Durick fishes in the heart of North Dakota’s big-fish territory. When there is current, he fishes the Grand Forks area, a stretch of the Red River filled with classic channel-cat cover. But if conditions aren’t right, he will take his customers north to the Drayton area, where the habitat isn’t as impressive but the catfish are.
Big fish can be found in the Red River from that point all the way until it flows north into Canada.
Durick targets river bends, the upper end of holes, current breaks and cover such as large rocks or logs. He will anchor above that structure and have his customers make long casts to the chosen spot.
He uses 7-and-a-half-foot casting rods, with baitcasting reels spooled with 30-pound test monofilament line. He uses 7/0 hooks and small pieces of cut suckers or goldeyes.
The best fishing often takes place the entire month of May into early June, then again from late July through September.

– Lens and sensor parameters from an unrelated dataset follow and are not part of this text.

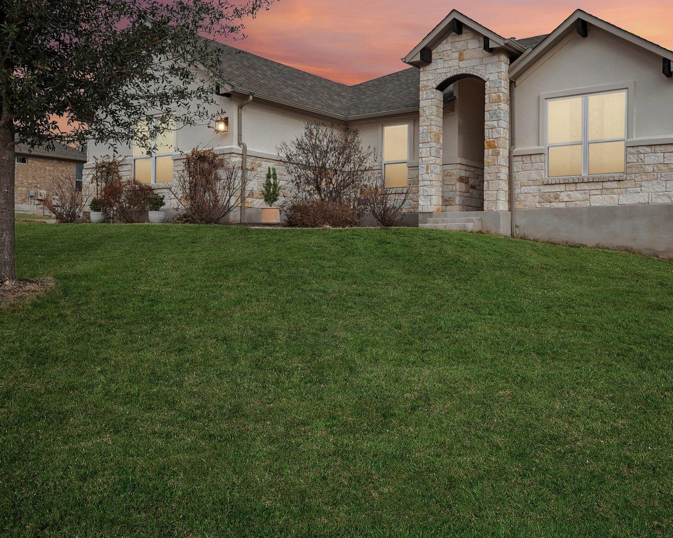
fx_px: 657
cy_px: 210
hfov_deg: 53.8
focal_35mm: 33
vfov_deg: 44.3
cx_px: 409
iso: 800
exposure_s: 1/2000
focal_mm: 24
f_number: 8
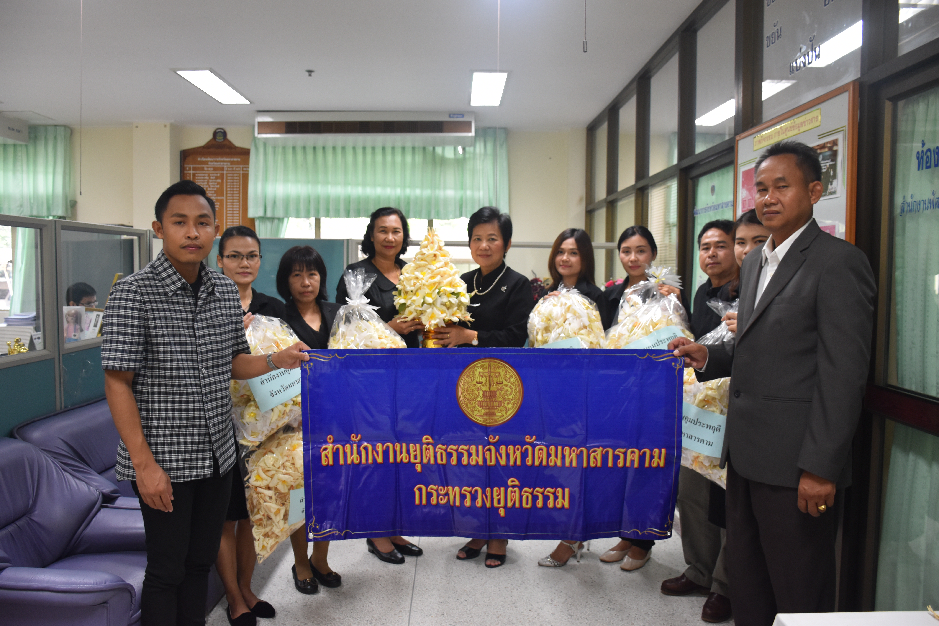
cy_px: 313
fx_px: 782
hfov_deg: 61.9
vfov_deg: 43.6
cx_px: 470
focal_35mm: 30
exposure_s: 1/60
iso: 800
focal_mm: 20
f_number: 3.8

So, why is the Red River such a good big-cat fishery? Fisheries officials credit fertile water, an abundant forage base, the fact that the cats are long-lived and restrictive fishing regulations (only one channel measuring more than 24 inches may be taken per day on the North Dakota portion of the Red River).

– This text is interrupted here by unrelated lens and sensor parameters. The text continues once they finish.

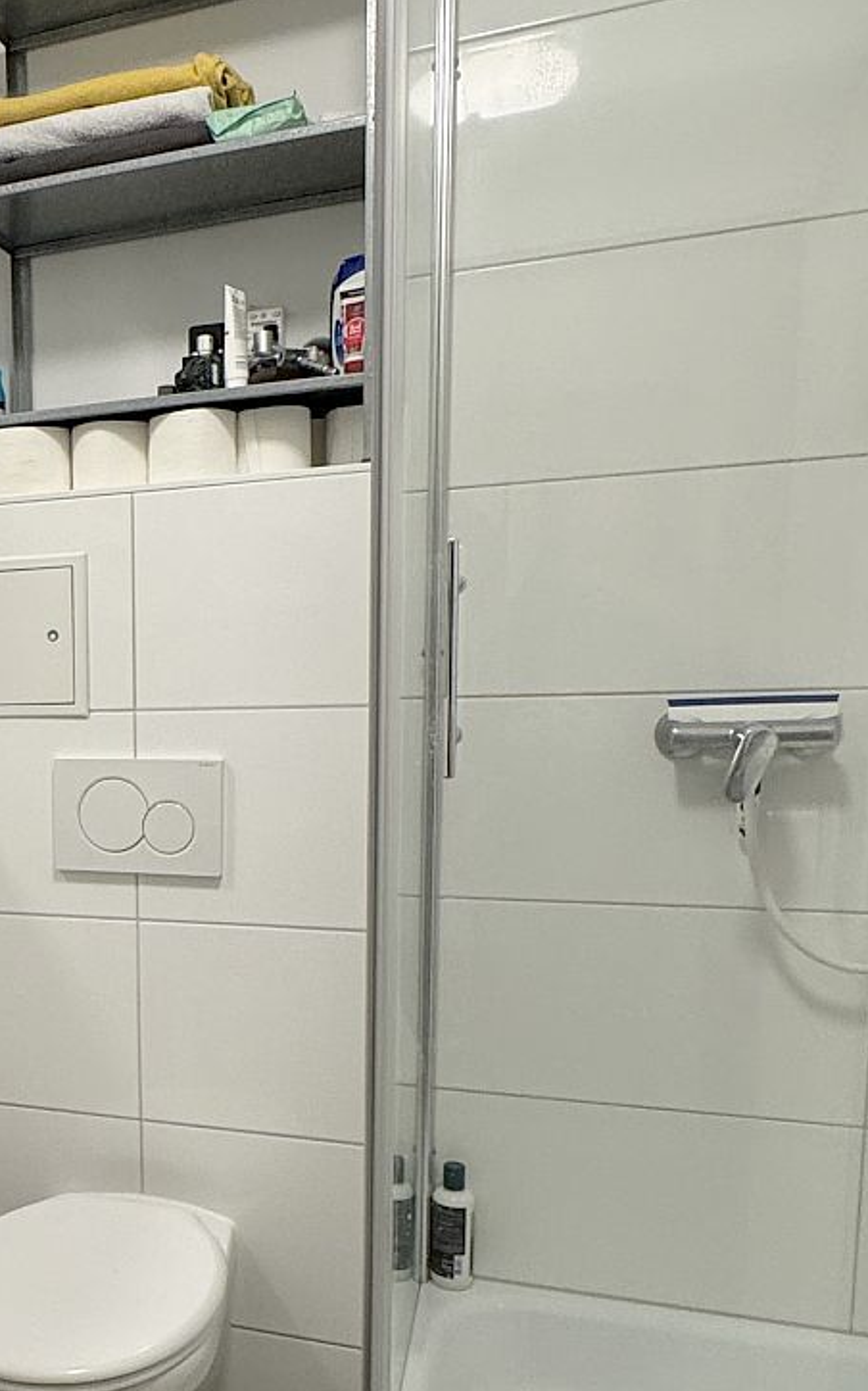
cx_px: -48
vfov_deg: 54.8
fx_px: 1326
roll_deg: +2.5
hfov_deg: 32.6
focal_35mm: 35
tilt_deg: -7.8
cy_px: 864
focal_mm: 2.22
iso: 200
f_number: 2.2
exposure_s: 1/50
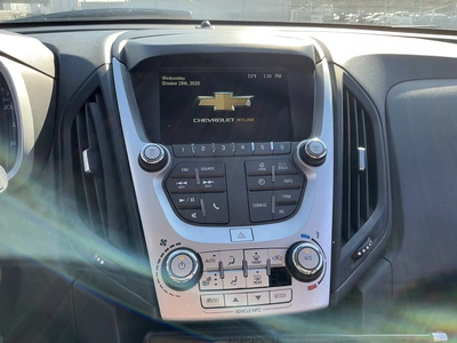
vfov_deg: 49.7
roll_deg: -0.2
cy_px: 172
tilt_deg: -21.7
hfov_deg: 63.4
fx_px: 370
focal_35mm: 28
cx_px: 228
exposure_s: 1/153
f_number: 1.8
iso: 20
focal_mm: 3
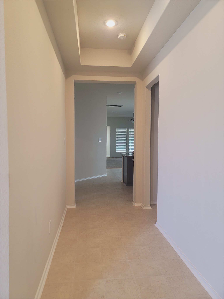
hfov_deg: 54.9
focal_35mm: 25
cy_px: 150
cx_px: 112
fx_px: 216
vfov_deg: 69.4
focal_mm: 7
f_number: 1.8
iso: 250
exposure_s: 1/120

Another river system in North Dakota that produces plenty of channel catfish is the Missouri on the western part of the state. It contains good numbers, though the size of the fish is nowhere near as the ones in the Red.
Catfish are the Rodney Dangerfield of the fish world in South Dakota. They just don’t get any respect. In yet another part of the nation where walleyes are the marquee attraction, catfish don’t even get a minor credit.

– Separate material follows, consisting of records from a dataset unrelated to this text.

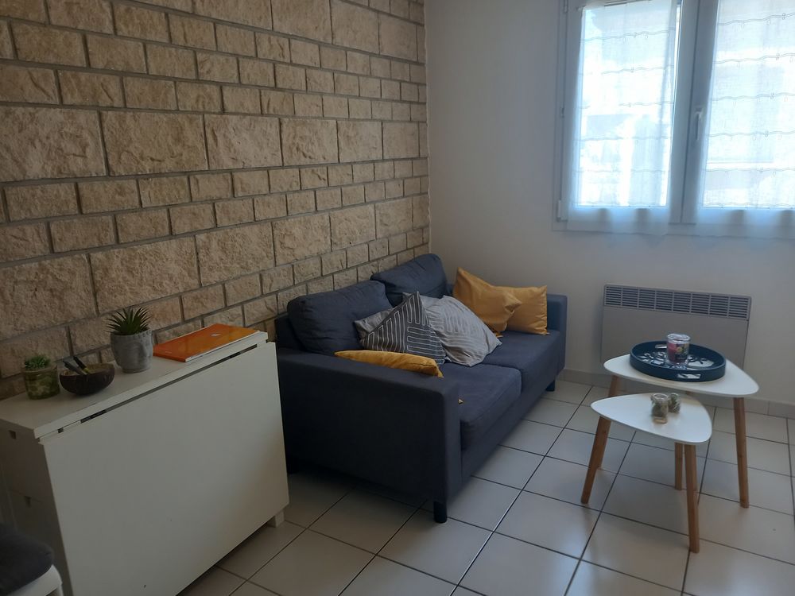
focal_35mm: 25
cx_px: 398
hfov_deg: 69.4
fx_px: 574
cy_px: 298
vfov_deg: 54.9
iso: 100
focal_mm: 4.6
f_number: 2
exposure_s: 1/50
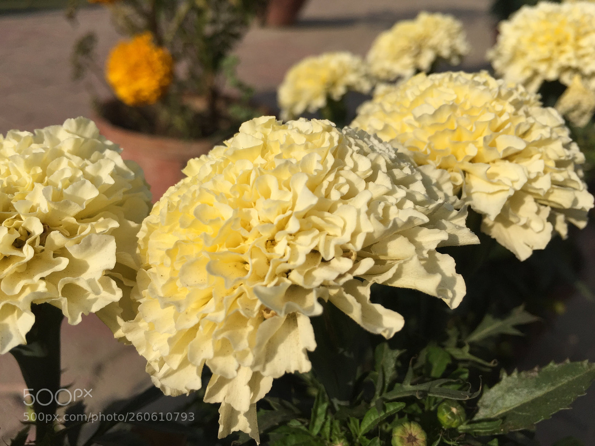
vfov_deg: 48.2
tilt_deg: -29.0
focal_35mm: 29
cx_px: 298
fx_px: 498
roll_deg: -2.4
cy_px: 223
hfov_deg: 61.7
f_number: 2.2
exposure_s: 1/3968
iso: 32
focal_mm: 4.15
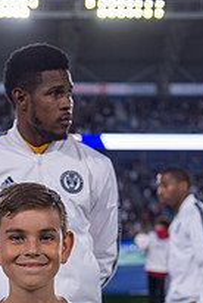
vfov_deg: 20.8
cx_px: 46
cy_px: 271
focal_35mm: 96
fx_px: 809
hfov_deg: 14.2
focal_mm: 44
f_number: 2.8
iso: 640
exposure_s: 1/1250
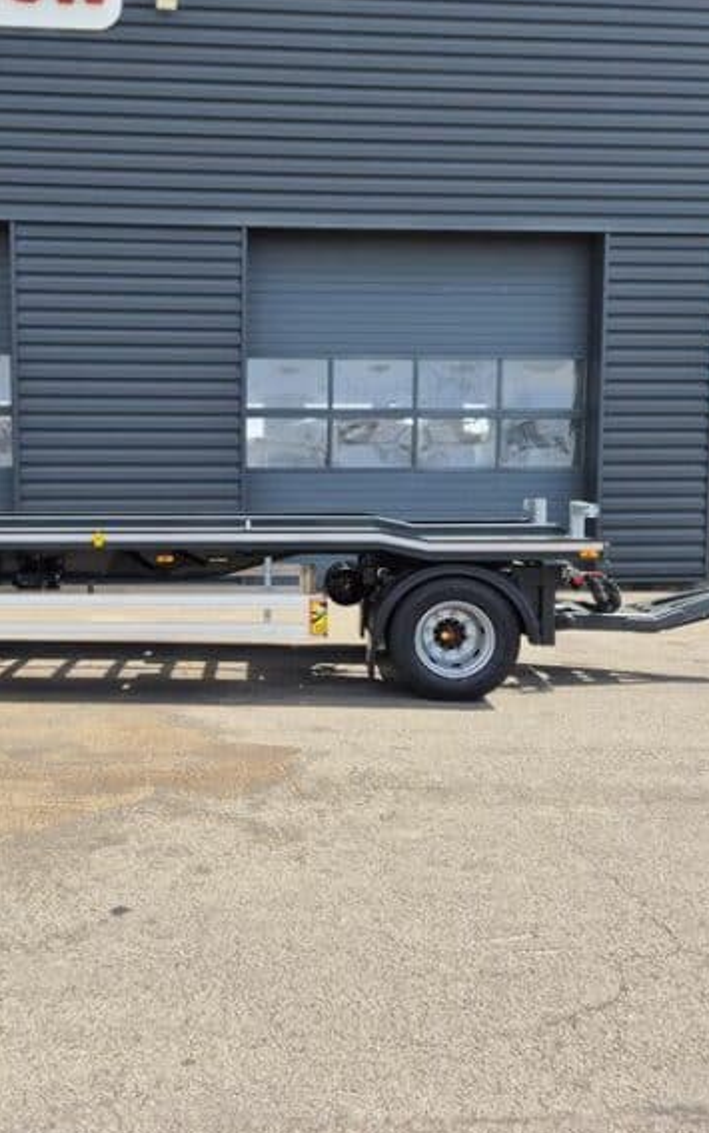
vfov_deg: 58.1
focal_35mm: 33
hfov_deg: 37.5
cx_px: 188
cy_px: 569
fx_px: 1019
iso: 25
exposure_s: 1/750
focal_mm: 5.4
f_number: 1.8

That’s too bad. Fisheries officials with the South Dakota Department of Game, Fish and Parks say the Missouri River reservoirs are teeming with channel catfish.
“Channel catfish are our most underutilized resource,” said Mike Smith, an area fisheries supervisor for Game, Fish and Parks. “There are tons of them in our Missouri River reservoirs. There are times when you can catch 5-pound fish on cast after cast.
“But they still don’t get much of a following. When we do our fish preference surveys, channel catfish are down near the bottom of the list.”
Take the hint: anglers who like to fish for channel catfish should head to South Dakota.
Oahe, Sharpe, Francis Case, and Lewis and Clark reservoirs all hold excellent populations of channel cats. During the spring and early summer, large concentrations of the whiskered fish can be found in the backs of bays on Oahe, Sharpe and Francis Case. Fish weighing 10 pounds or more are common, according to Geno Adams, fisheries program administrator for Game, Fish and Parks.
During the summer, large concentrations of channel cats roam the water below the dams. And the braided channel of the Niobrara Delta on Lewis and Clark Lake holds catfish year-round.
Tom Bruno, who runs the Major League Adventures Guide Service, has seen just how impressive that channel-cat fishing can be.
One of Bruno’s favorite spots is Lake Sharpe below Oahe Dam. When there is good current, that tailwaters section can attract big concentrations of channel cats, especially in summer and early fall.
Looking for a big bite? Try the Lower James and Missouri rivers below Gavin’s Point Dam.
Adams labels that water as the best in South Dakota for trophy flathead catfish. The state record (63 pounds, 8 ounces) was caught on the James in 2006. A number of “Proud Angler” flathead catfish (15 pounds and bigger) are caught annually below Gavin’s Point.